The Administration Department was the most vital component of the machine. They were the architects of reality. They manufactured the paper trails that allowed operatives to exist in any space: forged IDs, meticulously crafted itineraries, hotel bookings, flight tickets, health insurance, even the mundane debris of a lived life—restaurant bills, parking tickets, cinema stubs. If a story required a history, Administration built it, one receipt at a time. HR was a lean, surgical unit, stepping in only when a subject required more direct, physical interrogation.

Then there was Sales.

Madelyn Emmerson led the Sales division. She was rarely in the Hamburg office, a fact that was officially attributed to her heavy travel schedule and her role in managing high-value accounts across Europe. Within the quiet, professional confines of the company, she had earned a nickname that was whispered more often than it was spoken: The Client Killer.

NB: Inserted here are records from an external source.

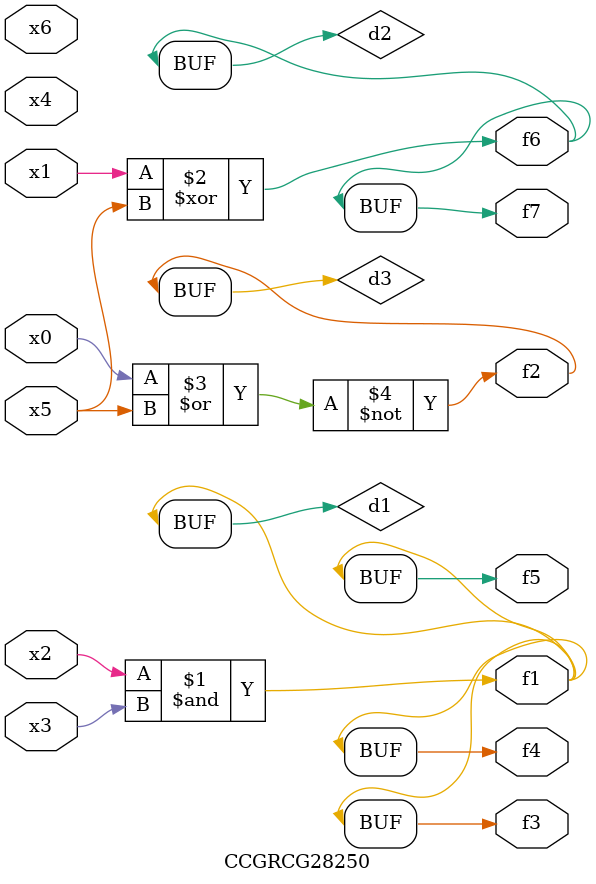
<source format=v>
module CCGRCG28250(
	input x0, x1, x2, x3, x4, x5, x6,
	output f1, f2, f3, f4, f5, f6, f7
);

	wire d1, d2, d3;

	and (d1, x2, x3);
	xor (d2, x1, x5);
	nor (d3, x0, x5);
	assign f1 = d1;
	assign f2 = d3;
	assign f3 = d1;
	assign f4 = d1;
	assign f5 = d1;
	assign f6 = d2;
	assign f7 = d2;
endmodule

</source>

It was not a metaphor used by adrenaline-fueled enthusiasts. It was a clinical description of her function.

When Madelyn visited a client, the business was never lost. The client was simply removed from the equation. She was the final stage of a lifecycle—the ultimate clean-up crew for when a contract became a liability. She ensured that when a relationship ended, there were no loose ends, no lingering shadows, and no witnesses to the termination.

Georg Schneider had been a client. His account had reached its natural conclusion.

Rapidus was a Department of Defense unit, a specialized asset reporting directly to Lieutenant General Sean Miller, the Deputy Secretary of Defense. As the grey Volkswagen Golf merged into the North German traffic, the mission was already transitioning from active execution to the administrative phase of closure.